--- start of Document segment ---

Yet they could suddently increase by one million at any time.... Well or more... Kind of remember me an old story with a sword threatening a guy's head

http://www.zerohedge.com/news/2017-11-26/satoshi-secrets-why-nearly-4-million-bitcoins-are-lost-forever

Finally, there’s the question of what became of the bitcoins belonging to Satoshi, the pseudonymous creator of the crypto-currency, who has not been not been heard from since 2011. Chainalysis says wallets associated with Satoshi represent about 1 million bitcoins (the company will provide a more specific figure later this year), and that its model assumes that those coins—which date from a time when it was easy to mine 50 bitcoin with a laptop—are gone forever. This assumption is a big one and, if it proves to be incorrect, the number of circulating bitcoins could suddenly increase significantly and deliver a shock to the market.

And you could also loose them suddenly. Otherwise you would not need these web wallets to store the keys.

--- end of Document segment ---
--- start of Raw records ---

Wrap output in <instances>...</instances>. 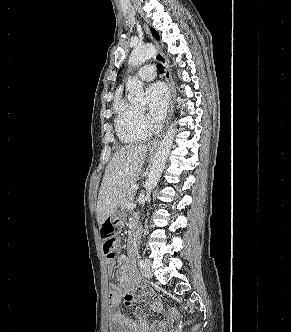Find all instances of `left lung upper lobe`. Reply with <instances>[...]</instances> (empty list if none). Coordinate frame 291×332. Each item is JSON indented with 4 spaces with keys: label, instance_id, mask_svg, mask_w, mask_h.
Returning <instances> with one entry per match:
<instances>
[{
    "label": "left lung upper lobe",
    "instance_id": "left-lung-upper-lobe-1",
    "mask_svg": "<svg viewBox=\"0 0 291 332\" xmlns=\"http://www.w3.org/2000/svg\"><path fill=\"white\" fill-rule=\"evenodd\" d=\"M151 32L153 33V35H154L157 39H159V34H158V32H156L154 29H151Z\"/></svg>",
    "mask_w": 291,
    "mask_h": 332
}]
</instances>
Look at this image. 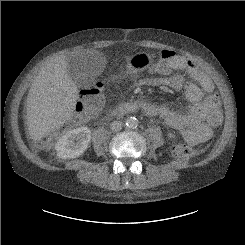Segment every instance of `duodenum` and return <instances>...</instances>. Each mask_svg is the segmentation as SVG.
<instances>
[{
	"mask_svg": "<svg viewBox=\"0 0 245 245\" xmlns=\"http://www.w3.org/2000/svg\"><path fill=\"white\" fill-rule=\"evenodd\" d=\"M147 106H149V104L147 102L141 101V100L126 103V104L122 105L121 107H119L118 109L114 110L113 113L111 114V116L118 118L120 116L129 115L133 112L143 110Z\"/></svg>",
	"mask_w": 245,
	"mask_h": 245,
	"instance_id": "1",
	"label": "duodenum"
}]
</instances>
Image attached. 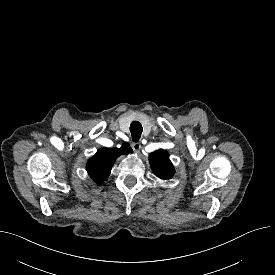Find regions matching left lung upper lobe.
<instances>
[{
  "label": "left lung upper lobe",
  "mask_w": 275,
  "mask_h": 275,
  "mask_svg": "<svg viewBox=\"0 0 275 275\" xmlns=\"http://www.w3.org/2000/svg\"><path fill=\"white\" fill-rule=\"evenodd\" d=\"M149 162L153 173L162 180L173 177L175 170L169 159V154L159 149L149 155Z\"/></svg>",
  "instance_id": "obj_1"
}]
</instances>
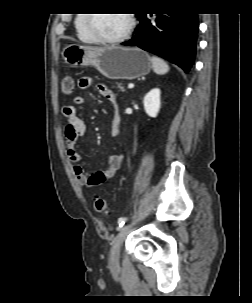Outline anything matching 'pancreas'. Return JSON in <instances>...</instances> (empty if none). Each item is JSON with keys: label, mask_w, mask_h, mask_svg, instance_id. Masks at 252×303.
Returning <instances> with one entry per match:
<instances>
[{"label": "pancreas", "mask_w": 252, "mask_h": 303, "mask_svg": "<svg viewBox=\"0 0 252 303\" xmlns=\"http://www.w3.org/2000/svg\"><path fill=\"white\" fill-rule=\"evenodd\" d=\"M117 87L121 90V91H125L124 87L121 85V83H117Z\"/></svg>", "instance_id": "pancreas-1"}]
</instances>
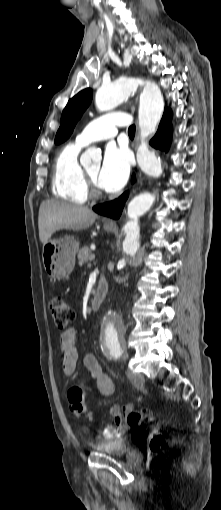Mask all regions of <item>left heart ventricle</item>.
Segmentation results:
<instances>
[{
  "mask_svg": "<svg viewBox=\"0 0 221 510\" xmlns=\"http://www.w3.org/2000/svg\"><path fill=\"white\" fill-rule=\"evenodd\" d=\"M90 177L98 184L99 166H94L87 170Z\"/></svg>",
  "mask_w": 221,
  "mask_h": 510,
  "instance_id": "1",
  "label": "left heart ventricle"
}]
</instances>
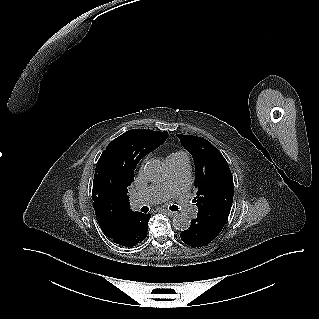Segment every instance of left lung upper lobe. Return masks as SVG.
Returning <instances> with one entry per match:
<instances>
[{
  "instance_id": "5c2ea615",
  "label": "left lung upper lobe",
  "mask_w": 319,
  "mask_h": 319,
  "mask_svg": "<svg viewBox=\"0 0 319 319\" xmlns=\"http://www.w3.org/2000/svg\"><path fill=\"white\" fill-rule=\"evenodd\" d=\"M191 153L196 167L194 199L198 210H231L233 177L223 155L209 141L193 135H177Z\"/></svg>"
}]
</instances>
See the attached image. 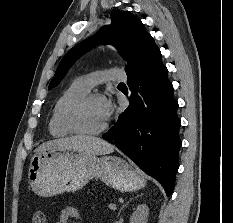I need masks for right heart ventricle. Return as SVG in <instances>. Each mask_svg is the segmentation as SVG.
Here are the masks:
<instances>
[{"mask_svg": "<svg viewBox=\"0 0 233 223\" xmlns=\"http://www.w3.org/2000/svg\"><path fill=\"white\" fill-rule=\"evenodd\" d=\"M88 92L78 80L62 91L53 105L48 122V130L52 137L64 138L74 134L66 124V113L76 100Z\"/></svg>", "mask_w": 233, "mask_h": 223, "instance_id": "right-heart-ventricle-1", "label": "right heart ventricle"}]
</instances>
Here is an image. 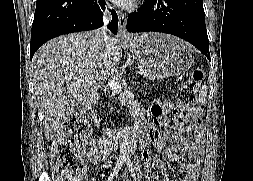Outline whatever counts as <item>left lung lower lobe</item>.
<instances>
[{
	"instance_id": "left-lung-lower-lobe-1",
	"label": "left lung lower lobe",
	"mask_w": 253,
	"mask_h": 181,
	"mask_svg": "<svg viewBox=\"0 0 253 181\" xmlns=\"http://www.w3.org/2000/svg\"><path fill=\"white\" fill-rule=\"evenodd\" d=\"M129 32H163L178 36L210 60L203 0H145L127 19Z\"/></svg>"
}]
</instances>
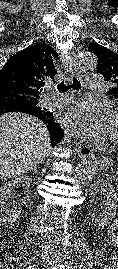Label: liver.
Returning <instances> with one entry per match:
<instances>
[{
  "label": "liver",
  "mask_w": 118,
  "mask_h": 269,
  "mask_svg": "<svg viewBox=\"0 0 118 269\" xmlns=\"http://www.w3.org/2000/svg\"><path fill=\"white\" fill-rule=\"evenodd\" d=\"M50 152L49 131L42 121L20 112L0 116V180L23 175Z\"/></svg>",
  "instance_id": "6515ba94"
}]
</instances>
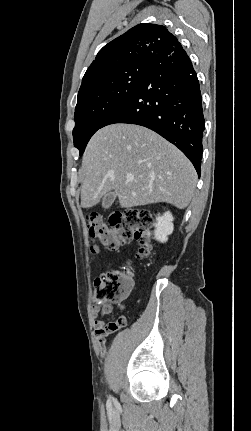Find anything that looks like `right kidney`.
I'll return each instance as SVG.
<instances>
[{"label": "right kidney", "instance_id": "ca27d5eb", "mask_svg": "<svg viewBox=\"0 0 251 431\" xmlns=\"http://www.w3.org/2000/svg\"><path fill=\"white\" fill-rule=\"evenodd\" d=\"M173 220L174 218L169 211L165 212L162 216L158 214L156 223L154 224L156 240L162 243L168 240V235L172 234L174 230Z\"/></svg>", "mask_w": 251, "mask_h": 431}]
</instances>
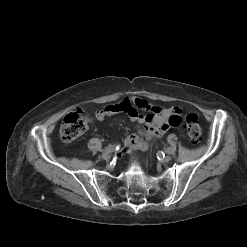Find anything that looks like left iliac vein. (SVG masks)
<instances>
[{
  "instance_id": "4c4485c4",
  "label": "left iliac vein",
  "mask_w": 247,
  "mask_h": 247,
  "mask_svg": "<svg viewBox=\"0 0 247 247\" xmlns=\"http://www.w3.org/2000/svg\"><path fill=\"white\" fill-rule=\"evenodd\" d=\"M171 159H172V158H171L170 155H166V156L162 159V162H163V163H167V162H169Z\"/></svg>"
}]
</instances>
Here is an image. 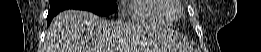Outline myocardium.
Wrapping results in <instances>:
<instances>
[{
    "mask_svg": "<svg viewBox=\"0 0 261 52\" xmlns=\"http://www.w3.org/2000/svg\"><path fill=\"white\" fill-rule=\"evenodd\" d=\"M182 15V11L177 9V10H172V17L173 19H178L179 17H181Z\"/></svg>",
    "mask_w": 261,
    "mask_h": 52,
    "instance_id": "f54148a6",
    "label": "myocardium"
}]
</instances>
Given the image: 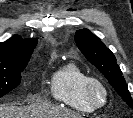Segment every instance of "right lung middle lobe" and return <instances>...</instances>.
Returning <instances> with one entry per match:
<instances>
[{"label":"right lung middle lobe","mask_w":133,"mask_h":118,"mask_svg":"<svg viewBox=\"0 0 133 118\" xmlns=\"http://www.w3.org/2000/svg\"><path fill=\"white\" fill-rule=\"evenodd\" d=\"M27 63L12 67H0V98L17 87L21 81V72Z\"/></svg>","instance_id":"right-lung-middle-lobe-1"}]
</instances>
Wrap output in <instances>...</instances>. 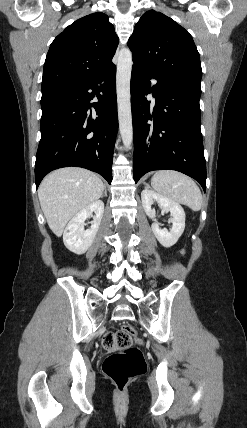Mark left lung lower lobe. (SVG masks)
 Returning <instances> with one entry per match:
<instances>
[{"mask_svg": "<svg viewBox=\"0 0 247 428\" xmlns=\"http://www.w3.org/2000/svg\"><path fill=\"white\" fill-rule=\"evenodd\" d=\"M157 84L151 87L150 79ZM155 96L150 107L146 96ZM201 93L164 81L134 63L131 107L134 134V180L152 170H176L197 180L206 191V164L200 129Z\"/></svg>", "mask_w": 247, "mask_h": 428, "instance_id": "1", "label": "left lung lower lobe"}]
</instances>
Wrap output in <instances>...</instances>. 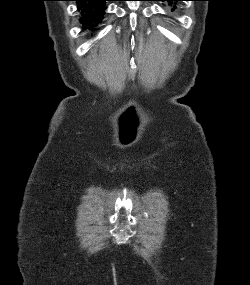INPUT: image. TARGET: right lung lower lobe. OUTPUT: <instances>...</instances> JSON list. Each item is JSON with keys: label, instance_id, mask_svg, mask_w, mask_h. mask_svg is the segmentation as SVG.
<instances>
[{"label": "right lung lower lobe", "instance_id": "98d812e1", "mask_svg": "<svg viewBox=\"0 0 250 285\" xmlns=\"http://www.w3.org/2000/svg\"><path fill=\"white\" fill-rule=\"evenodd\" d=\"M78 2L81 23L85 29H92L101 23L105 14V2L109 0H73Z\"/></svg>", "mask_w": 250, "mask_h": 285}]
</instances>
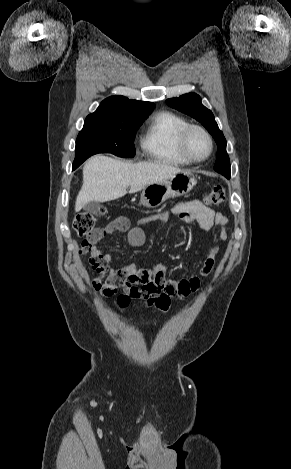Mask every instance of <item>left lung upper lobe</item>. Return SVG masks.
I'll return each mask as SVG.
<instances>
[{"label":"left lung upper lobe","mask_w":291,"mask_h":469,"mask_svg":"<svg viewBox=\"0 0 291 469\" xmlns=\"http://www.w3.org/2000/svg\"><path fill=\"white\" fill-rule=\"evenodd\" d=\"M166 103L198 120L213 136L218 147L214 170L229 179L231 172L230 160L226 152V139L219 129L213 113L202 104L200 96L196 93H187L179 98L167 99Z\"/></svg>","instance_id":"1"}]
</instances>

--- end of Raw records ---
--- start of Raw records ---

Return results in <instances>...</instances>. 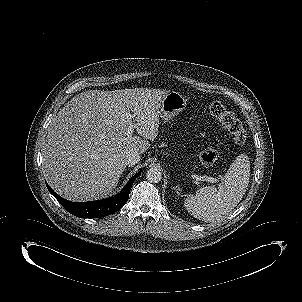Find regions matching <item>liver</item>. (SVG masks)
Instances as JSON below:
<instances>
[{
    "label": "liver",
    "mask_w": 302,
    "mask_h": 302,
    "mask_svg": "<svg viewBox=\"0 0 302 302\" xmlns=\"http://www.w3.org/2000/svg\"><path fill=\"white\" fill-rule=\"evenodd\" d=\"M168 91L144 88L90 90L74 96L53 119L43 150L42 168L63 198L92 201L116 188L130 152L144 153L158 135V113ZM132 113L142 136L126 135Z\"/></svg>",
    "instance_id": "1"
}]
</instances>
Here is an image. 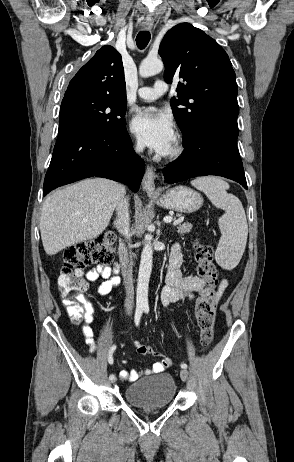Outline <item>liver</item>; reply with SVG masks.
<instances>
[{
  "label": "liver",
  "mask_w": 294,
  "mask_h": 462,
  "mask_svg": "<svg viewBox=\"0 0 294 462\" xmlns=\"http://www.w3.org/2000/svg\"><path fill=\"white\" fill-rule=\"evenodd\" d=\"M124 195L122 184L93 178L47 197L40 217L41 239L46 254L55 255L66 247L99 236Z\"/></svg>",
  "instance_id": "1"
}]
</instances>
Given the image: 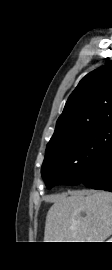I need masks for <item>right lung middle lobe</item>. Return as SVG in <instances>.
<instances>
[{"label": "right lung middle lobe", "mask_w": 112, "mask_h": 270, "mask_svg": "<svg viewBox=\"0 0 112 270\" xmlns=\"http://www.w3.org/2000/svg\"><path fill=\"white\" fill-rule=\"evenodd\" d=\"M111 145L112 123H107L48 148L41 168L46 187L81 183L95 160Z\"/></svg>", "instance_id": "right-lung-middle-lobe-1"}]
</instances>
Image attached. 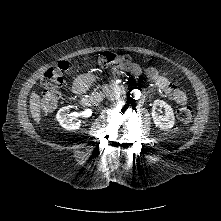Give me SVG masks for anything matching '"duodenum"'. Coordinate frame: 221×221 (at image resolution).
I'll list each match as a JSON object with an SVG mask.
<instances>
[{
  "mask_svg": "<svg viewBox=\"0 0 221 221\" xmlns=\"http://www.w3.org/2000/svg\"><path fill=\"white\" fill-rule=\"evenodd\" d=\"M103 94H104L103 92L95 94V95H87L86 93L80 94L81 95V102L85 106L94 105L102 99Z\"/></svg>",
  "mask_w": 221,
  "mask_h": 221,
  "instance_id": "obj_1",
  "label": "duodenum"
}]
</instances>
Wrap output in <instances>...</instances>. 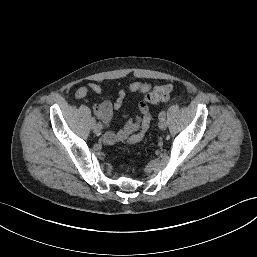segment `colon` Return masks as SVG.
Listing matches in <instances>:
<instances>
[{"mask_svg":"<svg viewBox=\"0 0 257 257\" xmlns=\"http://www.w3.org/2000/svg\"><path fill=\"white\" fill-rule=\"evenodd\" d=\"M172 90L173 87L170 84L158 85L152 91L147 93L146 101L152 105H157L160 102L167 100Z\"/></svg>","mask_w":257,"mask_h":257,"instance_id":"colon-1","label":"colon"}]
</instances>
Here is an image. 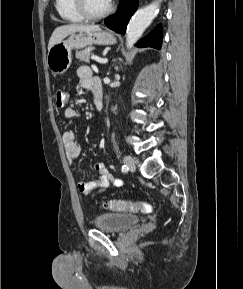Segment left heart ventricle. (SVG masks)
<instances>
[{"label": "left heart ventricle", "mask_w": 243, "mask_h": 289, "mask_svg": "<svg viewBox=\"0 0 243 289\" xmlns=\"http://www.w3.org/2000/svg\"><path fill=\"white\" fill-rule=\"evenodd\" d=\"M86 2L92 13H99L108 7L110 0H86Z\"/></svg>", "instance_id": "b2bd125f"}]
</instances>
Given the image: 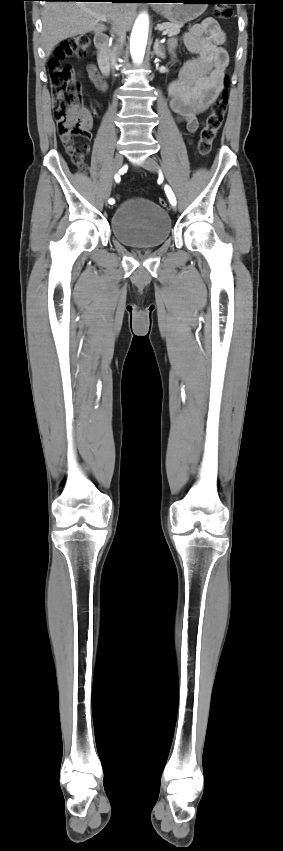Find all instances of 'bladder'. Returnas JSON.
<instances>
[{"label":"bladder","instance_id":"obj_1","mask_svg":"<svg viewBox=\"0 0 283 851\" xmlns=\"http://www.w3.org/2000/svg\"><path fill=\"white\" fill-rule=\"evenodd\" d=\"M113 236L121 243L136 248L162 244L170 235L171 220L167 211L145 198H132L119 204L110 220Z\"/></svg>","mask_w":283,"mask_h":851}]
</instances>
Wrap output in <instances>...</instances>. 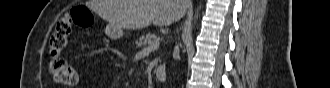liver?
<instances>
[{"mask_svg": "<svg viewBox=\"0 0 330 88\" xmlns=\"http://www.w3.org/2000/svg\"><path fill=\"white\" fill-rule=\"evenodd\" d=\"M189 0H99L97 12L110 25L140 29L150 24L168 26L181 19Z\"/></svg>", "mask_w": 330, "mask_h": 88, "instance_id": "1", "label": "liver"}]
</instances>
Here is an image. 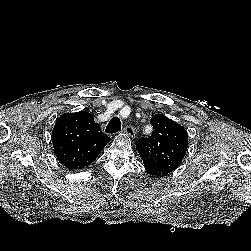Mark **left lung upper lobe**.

--- end of Raw records ---

● Required actions
(A) According to the post about Satoshi's bitcoins, roughly how many bitcoins sit in wallets linked to Satoshi?
(B) Carry on the post about Satoshi's lost bitcoins from the point where it ends.
The recorded data was taken from a separate source.

● Answers to the problems
(A) About 1 million bitcoins.

(B)
https://steemit.com/cryptocurrency/@abbak7/i-forgot-my-pin-an-epic-tale-of-losing-usd30-000-in-bitcoin

 

If that happens, there might be a short term correction.  Corrections are expected.  Personally, I'm always prepared for a correction.

1 hour ago, Shyheels said:

I see that $64 million in Bitcoin was swiped by hackers who broke into one of the "mining" concerns that produce these things.

It's a bit harder to break into the Treasury, the Mint, Fort Knox or the Bureau of Engraving.  

Hacking isn't unique to Bitcoin.  

I really can't believe the naysayers here.  Volume is up on Bitcoin so much that even Coinbase.com crashed. Whales upon whales are getting in now.  More buyers than sellers.

Feminine Style .  Masculine Soul.  Skin In The Game.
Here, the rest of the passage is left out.